Extrait:
==============================
Une déconstruction magistrale et salutaire

Par Raja Ben Slama *
Historienne de formation, Sophie Bessis est une intellectuelle engagée dont le parcours force le respect. Agrégée d'histoire, elle a dirigé la rédaction de Jeune Afrique, exercé comme chercheuse associée à l'Institut de relations internationales et stratégiques (IRIS), et occupé le poste de secrétaire générale adjointe de la Fédération internationale des droits humains (FIDH). Elle a également enseigné l'économie politique du développement à la Sorbonne et à l'Inalco, tout en menant de nombreuses missions pour l'Unesco et l'Unicef, notamment en Afrique. Son œuvre, traduite en plusieurs langues mais rarement en arabe, témoigne d'un engagement constant en faveur des droits humains, de la laïcité, de l'émancipation des femmes et d'une critique lucide et incisive des rapports de domination Nord-Sud. Je peux ajouter aussi que Sophie et sa sœur Sandra ont eu le mérite et la générosité d'offrir la bibliothèque privée de leurs parents, Aldo et Juliette Bessis, à la Bibliothèque nationale de Tunisie en 2017.
Dans son dernier ouvrage, La Civilisation judéo-chrétienne – Anatomie d'une imposture (Les Liens qui libèrent, 2025), Sophie Bessis poursuit avec érudition et rigueur son entreprise de démystification des mythes identitaires contemporains. Elle s'attaque à un syntagme omniprésent dans le discours politique et médiatique depuis les années 1980 : celui de « civilisation judéo-chrétienne ». Elle en déconstruit les fondements idéologiques, les usages politiques et les stratégies qui lui ont permis de s'imposer comme une évidence, alors qu'il s'agit d'un ramassis de contre-vérités.

Une démarche multidimensionnelle
L'auteure articule sa démonstration autour de trois axes fondamentaux :
1. Un travail de déconstruction au sens fort : Bessis retrace la « généalogie » du concept, en interroge les silences et les intérêts qu'il sert. Elle met en lumière les visées politiques d'un mythe forgé de toutes pièces pour créer et légitimer un ordre établi.
2. Une exploration du refoulé historique : elle souligne que l'oubli ici n'est pas une omission passive. Il s'agit d'une « fabrique de l'oubli », où ce que l'on tait est activement invisibilisé par des discours normatifs, dans une logique de savoir-pouvoir. Je reviendrai sur la nature de ce refoulé, d'un point de vue psychanalytique.
3. Un rétablissement méthodique de la vérité historique : en historienne rigoureuse, Bessis redresse les distorsions imposées à l'histoire pour servir une narration identitaire réductrice. Elle rappelle les faits historiques en démontant les catégories figées et les identités closes.
Trois processus idéologiques : occultation, appropriation, exclusion
L'auteure identifie trois mécanismes imbriqués dans la construction du mythe « judéo-chrétien » : l'occultation, l'appropriation et l'exclusion.
==============================
Jeu de données:
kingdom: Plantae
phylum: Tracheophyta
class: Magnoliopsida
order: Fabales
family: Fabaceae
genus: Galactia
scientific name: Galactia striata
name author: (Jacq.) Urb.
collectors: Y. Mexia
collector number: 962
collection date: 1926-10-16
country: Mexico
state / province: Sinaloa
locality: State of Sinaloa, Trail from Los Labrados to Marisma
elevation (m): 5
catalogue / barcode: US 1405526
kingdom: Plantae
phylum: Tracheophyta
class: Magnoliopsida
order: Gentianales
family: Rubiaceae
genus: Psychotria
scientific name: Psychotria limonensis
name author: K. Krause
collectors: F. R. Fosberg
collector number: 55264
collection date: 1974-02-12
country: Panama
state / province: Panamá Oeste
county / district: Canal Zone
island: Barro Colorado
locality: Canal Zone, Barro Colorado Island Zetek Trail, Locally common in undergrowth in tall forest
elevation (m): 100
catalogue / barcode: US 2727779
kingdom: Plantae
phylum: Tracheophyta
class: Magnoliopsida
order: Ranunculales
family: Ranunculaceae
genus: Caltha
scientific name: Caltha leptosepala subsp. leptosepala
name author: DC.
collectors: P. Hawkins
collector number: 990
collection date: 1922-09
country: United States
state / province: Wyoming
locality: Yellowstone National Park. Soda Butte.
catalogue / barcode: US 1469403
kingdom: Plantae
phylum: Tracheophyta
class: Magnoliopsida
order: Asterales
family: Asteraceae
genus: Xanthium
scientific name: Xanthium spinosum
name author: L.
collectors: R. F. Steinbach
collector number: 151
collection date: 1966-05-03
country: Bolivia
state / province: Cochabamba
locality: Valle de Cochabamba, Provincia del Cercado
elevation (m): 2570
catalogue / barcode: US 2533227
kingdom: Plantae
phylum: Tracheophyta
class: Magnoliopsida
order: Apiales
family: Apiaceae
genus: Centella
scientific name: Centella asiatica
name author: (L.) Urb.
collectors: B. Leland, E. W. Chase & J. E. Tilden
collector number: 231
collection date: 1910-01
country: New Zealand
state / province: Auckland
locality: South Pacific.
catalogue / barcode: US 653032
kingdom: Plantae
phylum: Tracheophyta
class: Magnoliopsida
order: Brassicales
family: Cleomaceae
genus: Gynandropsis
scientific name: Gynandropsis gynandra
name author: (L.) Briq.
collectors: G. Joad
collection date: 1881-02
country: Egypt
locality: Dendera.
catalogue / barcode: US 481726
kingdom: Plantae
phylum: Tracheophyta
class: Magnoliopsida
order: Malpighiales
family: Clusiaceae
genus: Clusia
==============================
Consignes:
**a)** D'après l'extrait, en quelle année Sophie et Sandra Bessis ont-elles offert la bibliothèque privée de leurs parents à la Bibliothèque nationale de Tunisie ?
**b)** Recopiez mot pour mot le passage de l'extrait qui va de « 2. Une exploration » jusqu'à « l'appropriation et l'exclusion. » inclus.

Corrigé détaillé:
**a)** En 2017.

**b)**
2. Une exploration du refoulé historique : elle souligne que l'oubli ici n'est pas une omission passive. Il s'agit d'une « fabrique de l'oubli », où ce que l'on tait est activement invisibilisé par des discours normatifs, dans une logique de savoir-pouvoir. Je reviendrai sur la nature de ce refoulé, d'un point de vue psychanalytique.
3. Un rétablissement méthodique de la vérité historique : en historienne rigoureuse, Bessis redresse les distorsions imposées à l'histoire pour servir une narration identitaire réductrice. Elle rappelle les faits historiques en démontant les catégories figées et les identités closes.
Trois processus idéologiques : occultation, appropriation, exclusion
L'auteure identifie trois mécanismes imbriqués dans la construction du mythe « judéo-chrétien » : l'occultation, l'appropriation et l'exclusion.